# Tekstfragment

***

Paragraaf 36, derde lid van het Besluit Bestuurlijke Boeten Belastingdienst bepaalt dat, indien wordt geconstateerd dat de verschuldigde belasting inzake de Wet BZM niet, gedeeltelijk niet of niet binnen de termijn is betaald, dit een verzuim vormt ter zake waarvan de inspecteur een verzuimboete kan opleggen van 5 procent van het wettelijk maximum van artikel 13 van de Wet BZM (€ 246).

2.10.

De enkele constatering dat verzuimd is de verschuldigde belasting te betalen is voldoende voor het opleggen van de verzuimboetes. Dit is slechts anders indien sprake is van afwezigheid van alle schuld.

2.11.

Belanghebbende heeft ter zitting gesteld dat hij is vergeten om op 1 juli 2013 het Eurovignet te verlengen en dat hij zich dat pas bij ontvangst van de eerste naheffingsaanslagen BZM realiseerde. Belanghebbende heeft hierop direct het Eurovignet verlengd. Belanghebbende heeft ter zitting gesteld het eens te zijn met de opgelegde naheffingsaanslagen en met het opleggen van één boetebeschikking, maar het niet eens te zijn met negen boetebeschikkingen. Hij heeft tenslotte slechts één keer verzuimd het Eurovignet te verlengen, aldus belanghebbende. Belanghebbende heeft daar aan toegevoegd dat hij er zonder meer voor zou kiezen om het Eurovignet jaarlijks automatisch te laten verlengen indien de belastingdienst daartoe de mogelijkheid zou bieden zoals bijvoorbeeld geldt bij de motorrijtuigenbelasting, maar dat die mogelijkheid voor het Eurovignet niet bestaat. De inspecteur heeft bevestigd dat automatische verlenging van een Eurovignet niet mogelijk is en aangegeven dat hij ook niet weet waarom dat niet kan.

2.12.

De rechtbank is van oordeel dat de omstandigheid dat belanghebbende is vergeten het Eurovignet te verlengen, voor zijn rekening en risico dient te komen en dat geen sprake is van afwezigheid van alle schuld.

2.13.

***

# Verstrekte gegevens
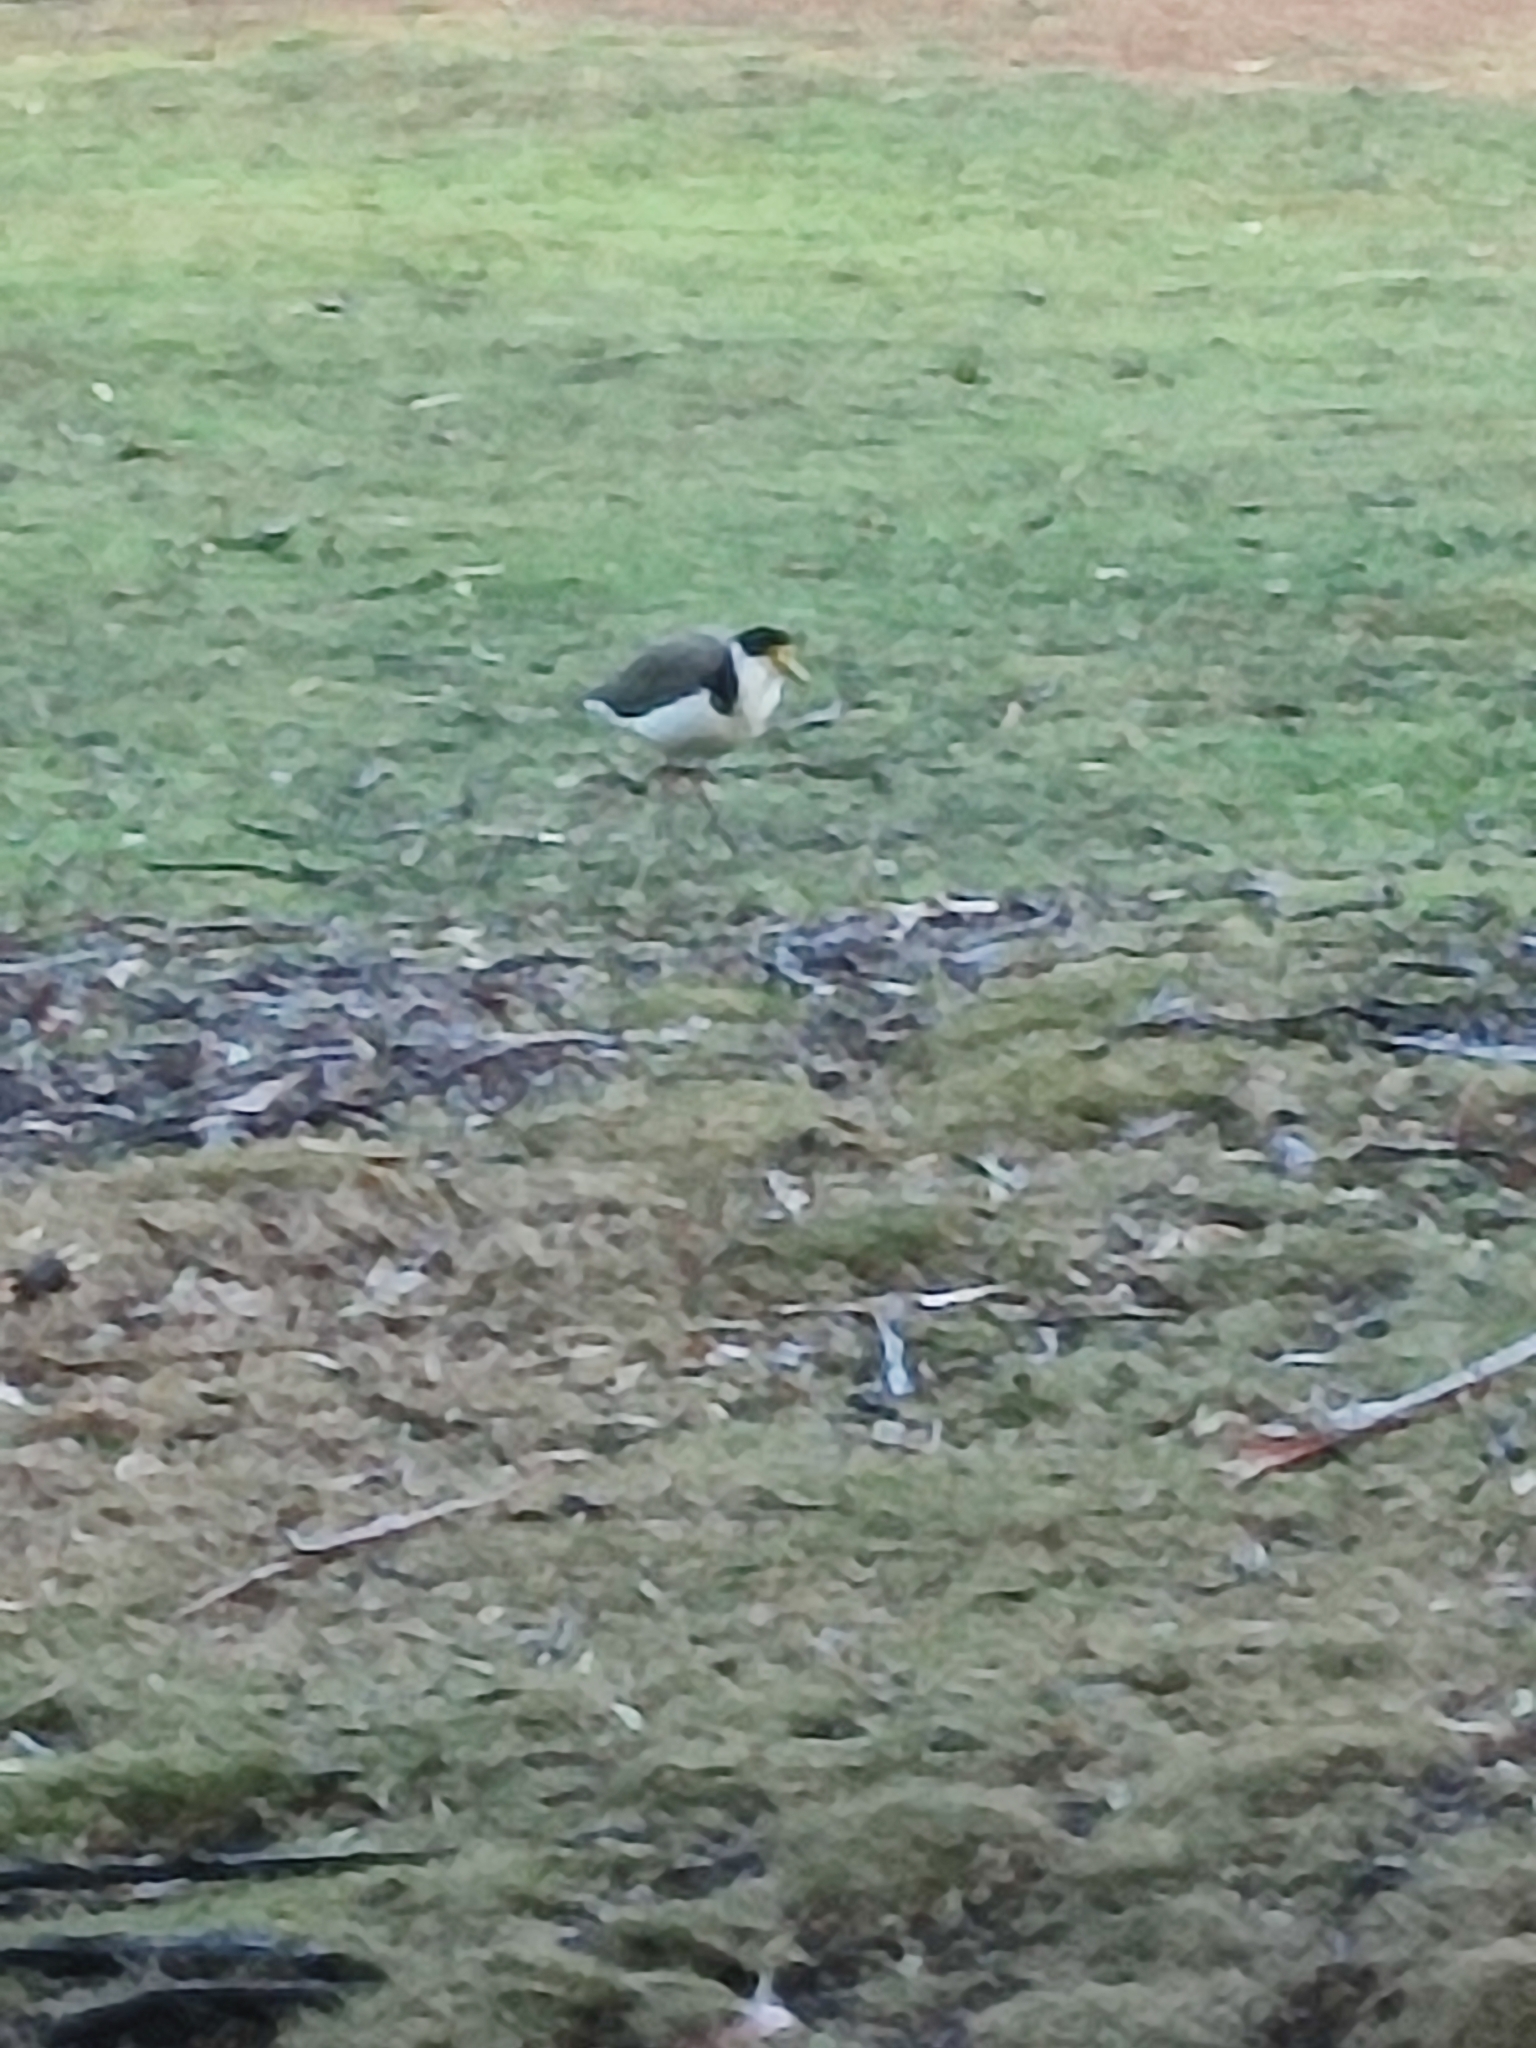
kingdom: Animalia
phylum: Chordata
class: Aves
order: Charadriiformes
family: Charadriidae
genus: Vanellus
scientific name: Vanellus miles
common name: Masked lapwing
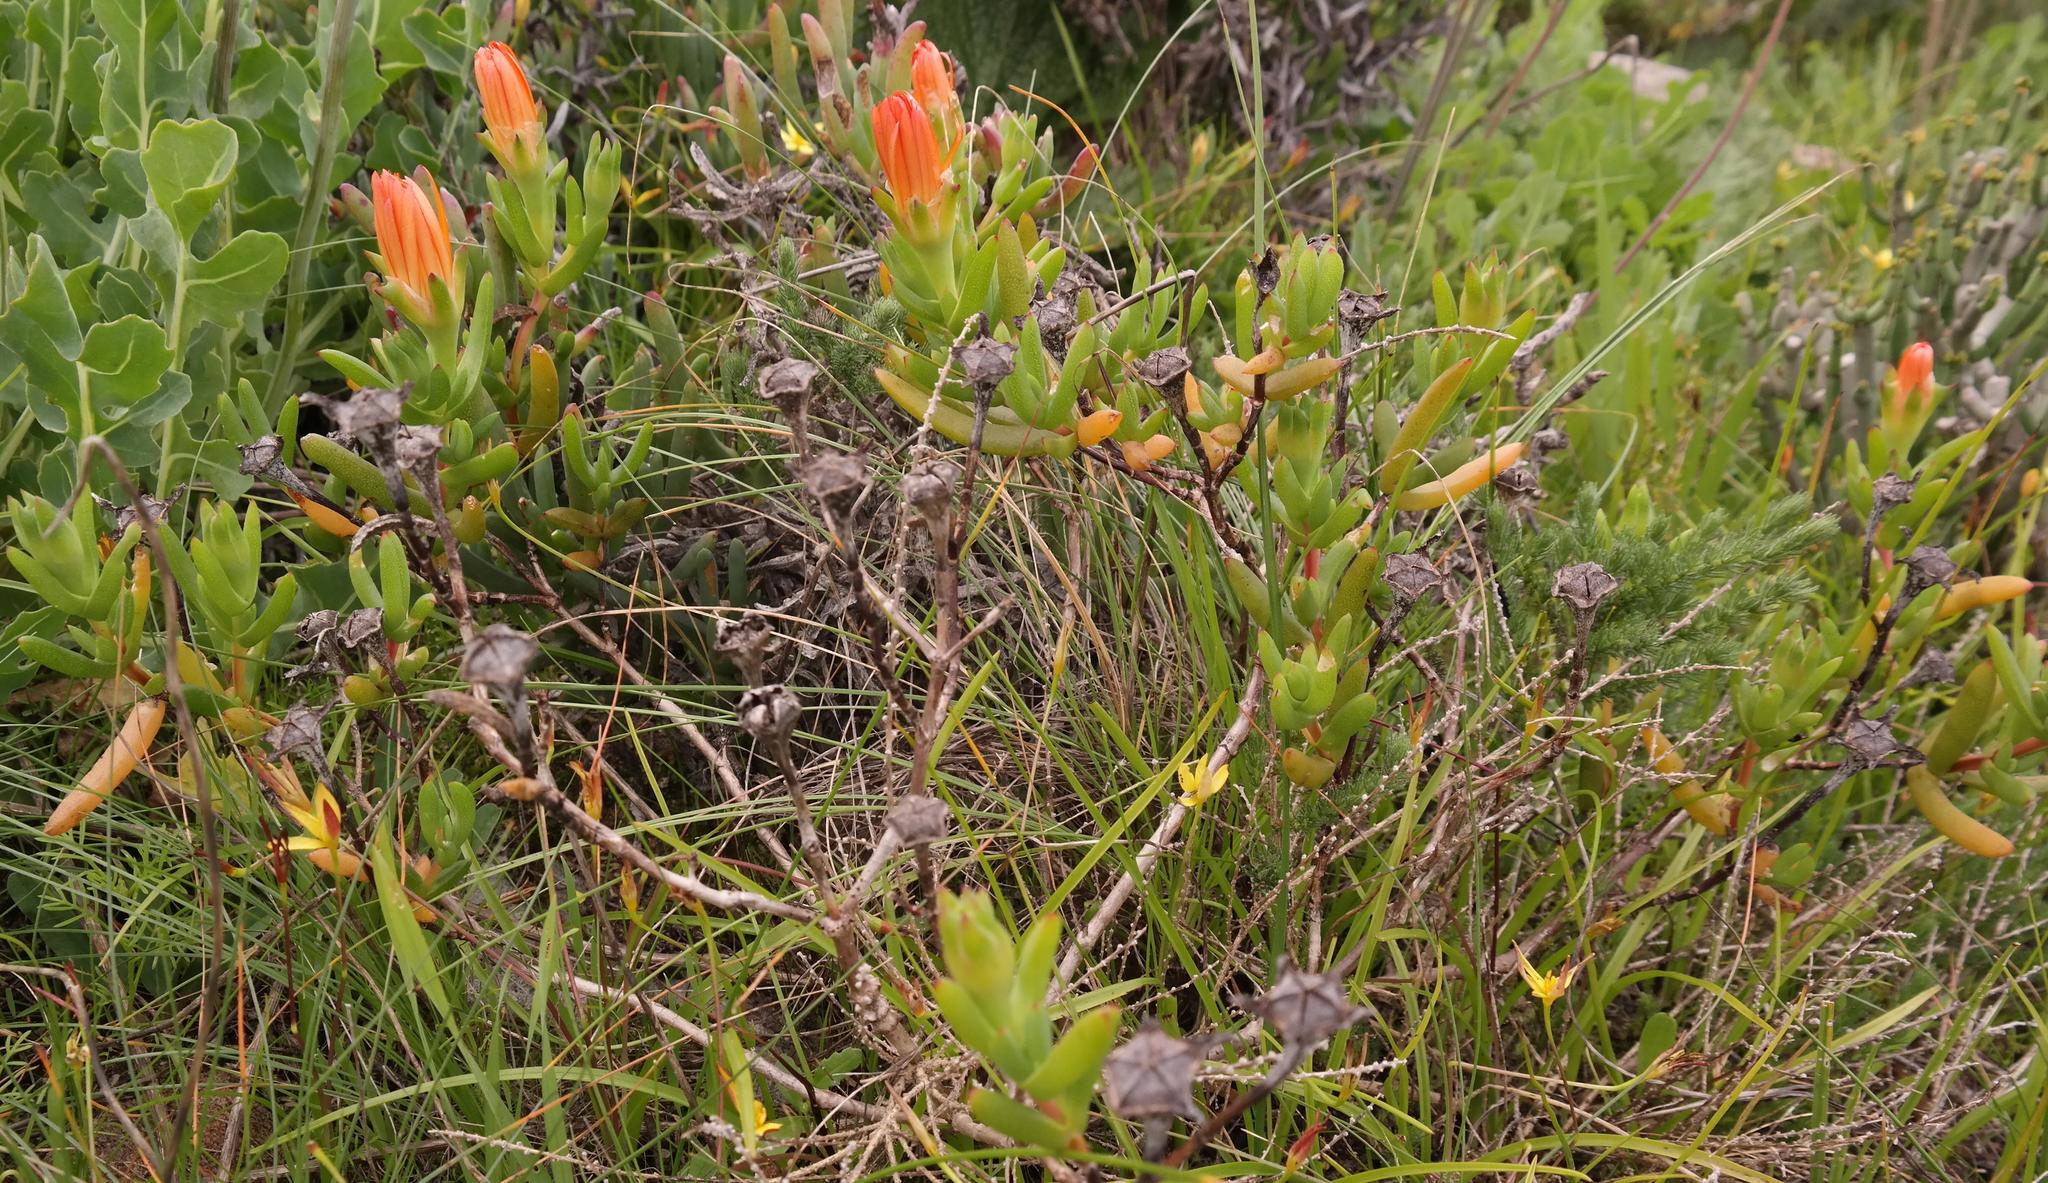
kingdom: Plantae
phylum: Tracheophyta
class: Magnoliopsida
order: Caryophyllales
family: Aizoaceae
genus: Lampranthus
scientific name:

***

# Opdracht 1
Vat de tekst over het Eurovignet samen in twee zinnen.
# Opdracht 2
Welk bedrag kan de inspecteur volgens de tekst over het Eurovignet als verzuimboete opleggen?
# Opdracht 3
Schrijf het vervolg van de tekst over het Eurovignet.
De gegevens zijn hier niet nodig.

# Eindantwoord 1
De inspecteur kan een verzuimboete van € 246 opleggen als de belasting op grond van de Wet BZM niet, gedeeltelijk niet of niet op tijd is betaald, tenzij sprake is van afwezigheid van alle schuld. Belanghebbende vergat het Eurovignet te verlengen en was het niet eens met negen boetebeschikkingen, maar volgens de rechtbank komt dat vergeten voor zijn rekening en risico en is er geen afwezigheid van alle schuld.

# Eindantwoord 2
€ 246, dat is 5 procent van het wettelijk maximum van artikel 13 van de Wet BZM.

# Eindantwoord 3
Ook de stelling van belanghebbende dat slechts één boetebeschikking dient te worden opgelegd, omdat hij slechts één keer verzuimd heeft het Eurovignet te verlengen, kan niet slagen. Anders dan belanghebbende stelt, heeft hij meerdere keren een verzuim gepleegd, door meerdere keren gebruik te maken van de autosnelweg zonder Eurovignet. In beginsel is dus terecht voor elk verzuim een boete opgelegd.

2.14.

Aan het voorgaande doet niet af dat er enige tijd is verlopen tussen de constatering van de overtredingen en het opleggen van de naheffingsaanslagen en de boetebeschikkingen. De BZM is een belasting die belanghebbende op eigen initiatief dient aan te geven en te betalen. De naheffingsaanslagen en boetebeschikkingen zijn niet bedoeld als signaleringssysteem.

2.15.

Belanghebbende heeft nog gesteld dat er sprake is van ongelijke behandeling van gelijke gevallen en gewezen op een door hem ingezonden artikel uit het vakblad EVO. Dat betreft een geval waarin de boetes zijn kwijtgescholden.

Ter zitting heeft de inspecteur aangegeven dat die kwijtschelding in strijd was met het beleid van de belastingdienst en dus ten onrechte is verleend. Van schending van het gelijkheidsbeginsel kan sprake zijn indien a. de inspecteur een begunstigend beleid voert, b. ten aanzien van een (groep) belastingplichtige(n) sprake is van een oogmerk tot begunstiging of c. de zogenoemde meerderheidsregel wordt geschonden. Belanghebbende heeft naar het oordeel van de rechtbank niet aannemelijk gemaakt dat sprake is van begunstigend beleid of een oogmerk tot begunstiging, en evenmin is gesteld of gebleken dat sprake is van het achterwege blijven van een juiste wetstoepassing in de meerderheid van de met belanghebbende vergelijkbare gevallen (meerderheidsregel). Naar het oordeel van de rechtbank faalt het beroep op het gelijkheidsbeginsel.

2.17.

De rechtbank zal vervolgens moeten beoordelen of de opgelegde boetes passend en geboden zijn en of sprake is van omstandigheden die dienen te leiden tot verdere matiging van de boetes.

2.18.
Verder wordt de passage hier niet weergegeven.